By LORRAINE WARDLE
In “Spamalot,” King Arthur and his knights “eat ham and jam and Spam a lot.” They also sing, dance and have a rousing good time.
“Monty Python’s Spamalot,” which made its local premiere Friday at the Youngstown Playhouse, is a raucous and irreverent comedy “lovingly ripped off from” the 1975 film “Monty Python and the Holy Grail.” The opening night audience was enthused and appreciative of the famous (or is it infamous?) Monty Python humor.
Like “The Holy Grail,” “Spamalot” is a parody of Arthurian legend. The Tony Award-winning musical includes all of the sketches and gags that fans obsess over, with a few other Python favorites thrown in.
The play begins with a historian, who introduces us to England in the Middle Ages. We then follow King Arthur as he collects knights for his round table and goes on a quest to find the Holy Grail. Along the way, they meet all kinds of strange and hilarious characters, finally succeeding on their quest.
Many of the musical numbers are taken from the movie, and others are new. Fans of the Pythons in the audience loved the Knights Who Say Ni and the Killer Rabbit, as well as The Fish-Slapping Dance from “Monty Python’s Flying Circus” and “Always Look on the Bright Side of Life” from “Life of Brian.” The show is full of sight-gags, slapstick and self-referencing humor.
Director Lester Malizia has assembled an impressive cast of performers, most of whom played multiple roles. Under the musical direction of Kevin Shields, the cast sang perfectly and tackled the challenging choreography by Jonelle Paris.
David El’Hatton led the cast as King Arthur with commanding stage presence and flawless delivery. As the Lady of the Lake, Whitney Jenkins impressed with her powerful singing voice.
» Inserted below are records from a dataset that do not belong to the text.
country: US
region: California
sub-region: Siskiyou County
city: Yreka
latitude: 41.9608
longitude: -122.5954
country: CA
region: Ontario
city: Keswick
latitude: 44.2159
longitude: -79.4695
Anthony Ventura, David Lynch, Travis Ascione and Alan McCreary made up the core of knights as well as other unique characters, each one distinct and hilarious. Mark McConnell’s Patsy was endearing and funny. Donny Wolford stood out in his performances, especially Not Dead Fred and Prince Herbert.
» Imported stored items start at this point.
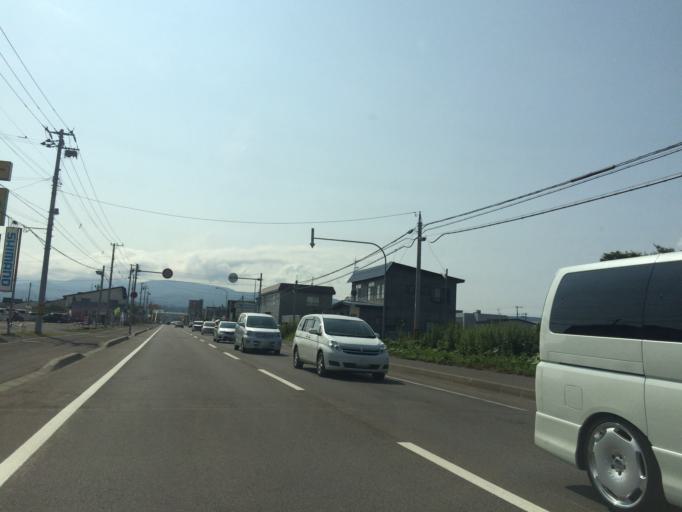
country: JP
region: Hokkaido
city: Yoichi
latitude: 43.1919
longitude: 140.8165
Jimmy Lybarger’s set design worked perfectly for the satiric show, complete with representational set pieces and Python-esque clouds. Leslie Brown’s lighting design complemented the set design, while Elizabeth Nalepa created amazing costumes for the many different characters in the show.
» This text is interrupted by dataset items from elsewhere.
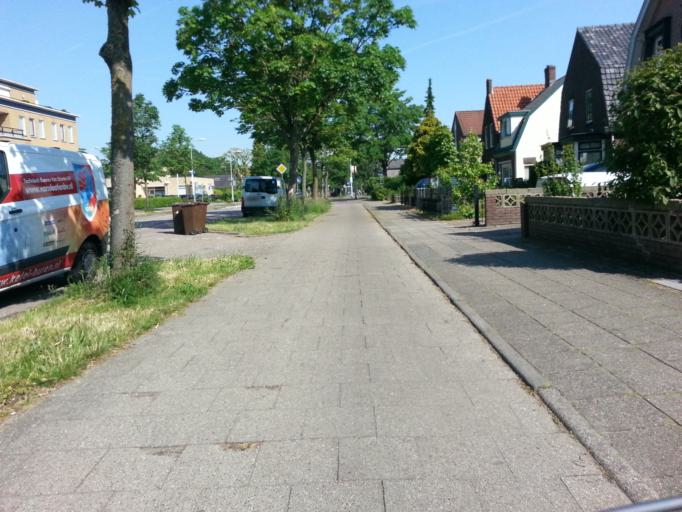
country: NL
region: Utrecht
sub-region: Gemeente Wijk bij Duurstede
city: Wijk bij Duurstede
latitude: 51.9774
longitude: 5.3447
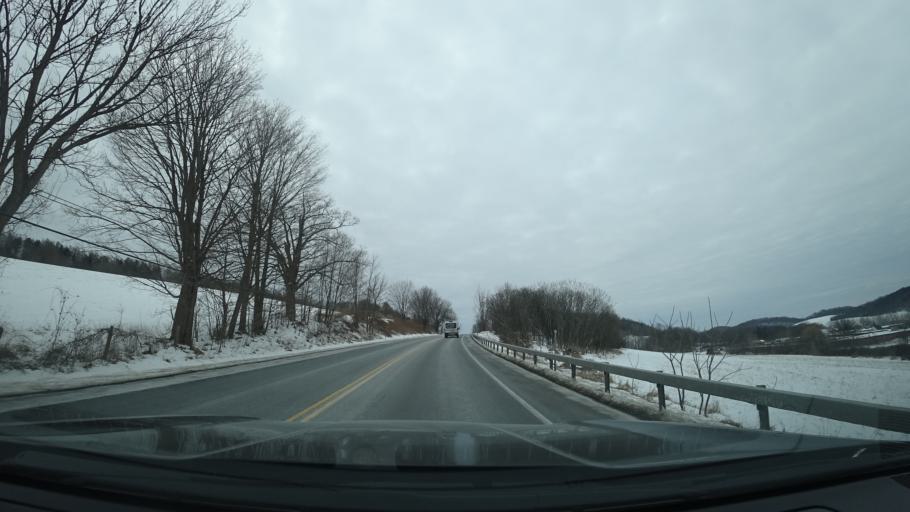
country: US
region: New York
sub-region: Washington County
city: Greenwich
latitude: 43.2049
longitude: -73.4860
Opening night’s performance began a little slowly, but picked up the pace during Act 2. As more and more Python characters took the stage, the audience roared with laughter. While the occasional microphone glitch made it difficult to understand the cast at times, the overall production was professional and entertaining.
In the movie, King Arthur says, “Let’s not go to Camelot; it is a silly place.” But I disagree. The silliness is what makes “Spamalot” so enjoyable. Don’t miss your opportunity to see it.